§ **TASK GOAL**
Beginning at the line that contains "right elbow: (168, 263, -22)" and finishing at the line that contains "right shoulder: (81, 82, 2)", output the data below exactly. Include both end lines and no pictures.

(Named joint coordinates)

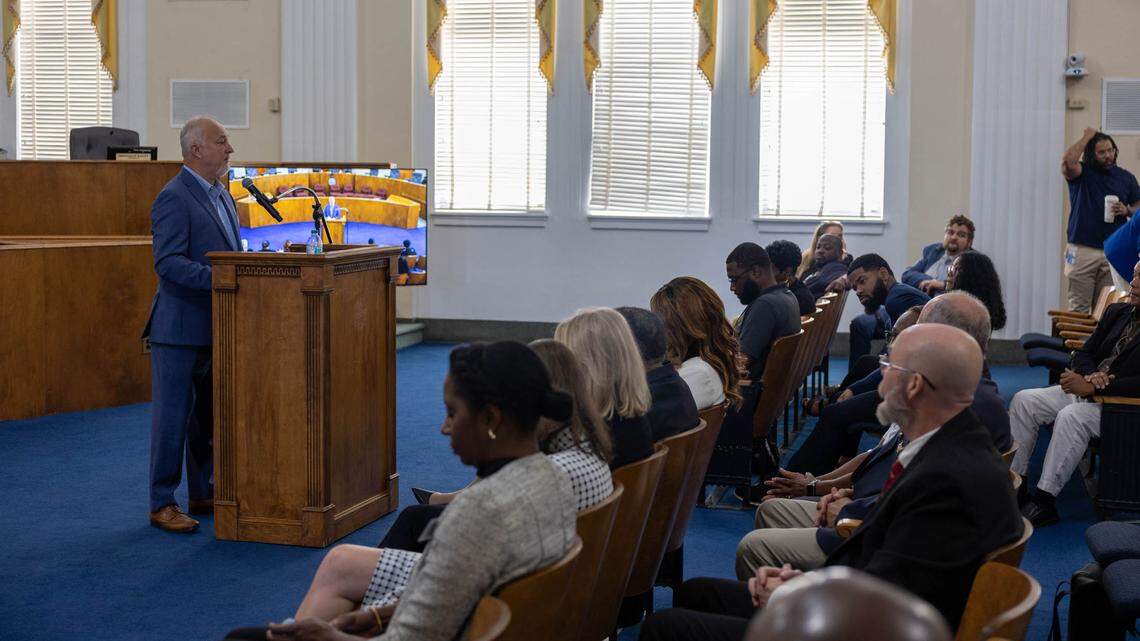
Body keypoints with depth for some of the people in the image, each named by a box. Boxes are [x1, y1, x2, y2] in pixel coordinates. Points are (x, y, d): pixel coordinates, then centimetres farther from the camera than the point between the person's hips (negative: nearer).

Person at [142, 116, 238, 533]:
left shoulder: (221, 192, 14)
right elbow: (168, 263, -22)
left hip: (215, 326, 9)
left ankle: (203, 493, 26)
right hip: (180, 329, -9)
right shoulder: (174, 198, -14)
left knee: (209, 415, 15)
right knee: (172, 416, -2)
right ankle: (162, 504, 7)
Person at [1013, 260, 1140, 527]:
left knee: (1071, 416, -34)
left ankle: (1044, 501, -27)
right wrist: (1090, 375, -10)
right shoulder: (1117, 312, 13)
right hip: (1087, 389, 8)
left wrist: (1093, 387, -25)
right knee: (1024, 400, -8)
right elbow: (1084, 354, 13)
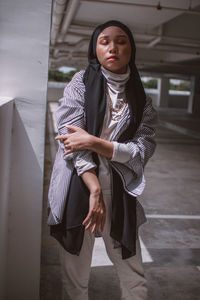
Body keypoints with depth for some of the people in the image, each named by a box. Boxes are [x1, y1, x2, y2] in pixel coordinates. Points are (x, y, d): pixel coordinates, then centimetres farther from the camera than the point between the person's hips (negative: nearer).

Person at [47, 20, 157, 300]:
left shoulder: (141, 100, 7)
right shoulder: (81, 82, 2)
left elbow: (143, 149, -4)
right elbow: (71, 137, -9)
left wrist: (94, 142, -15)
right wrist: (95, 191, -15)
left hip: (120, 193, 2)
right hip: (78, 190, -1)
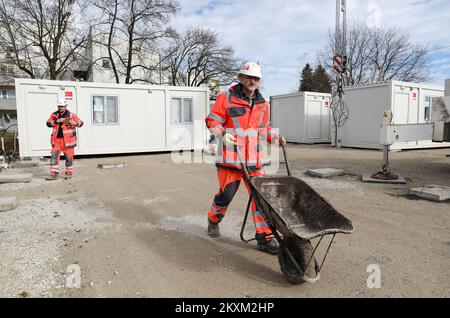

§ **EXERCISE RESULT**
right elbow: (168, 263, -22)
left hip: (215, 326, 9)
left ankle: (203, 493, 26)
right hip: (180, 329, -9)
right shoulder: (174, 198, -14)
left knee: (209, 415, 15)
right knee: (172, 416, -2)
right ankle: (162, 504, 7)
Person at [1013, 260, 1140, 527]:
left knee: (1071, 416, -34)
left ankle: (1044, 501, -27)
right wrist: (1090, 375, -10)
right shoulder: (1117, 312, 13)
right hip: (1087, 389, 8)
left wrist: (1093, 387, -25)
right knee: (1024, 400, -8)
right elbow: (1084, 354, 13)
Body keypoints with depth for some of the people in the image, each named by a box. Boxes are [x1, y1, x2, y2] in pixel coordinates. Points are (x, y, d): pixel coordinates, then centimetres farther from the camera than the point between the person's hips (negative: nearer).

Person at [47, 20, 157, 300]:
left shoulder: (141, 100, 7)
right shoulder: (81, 82, 2)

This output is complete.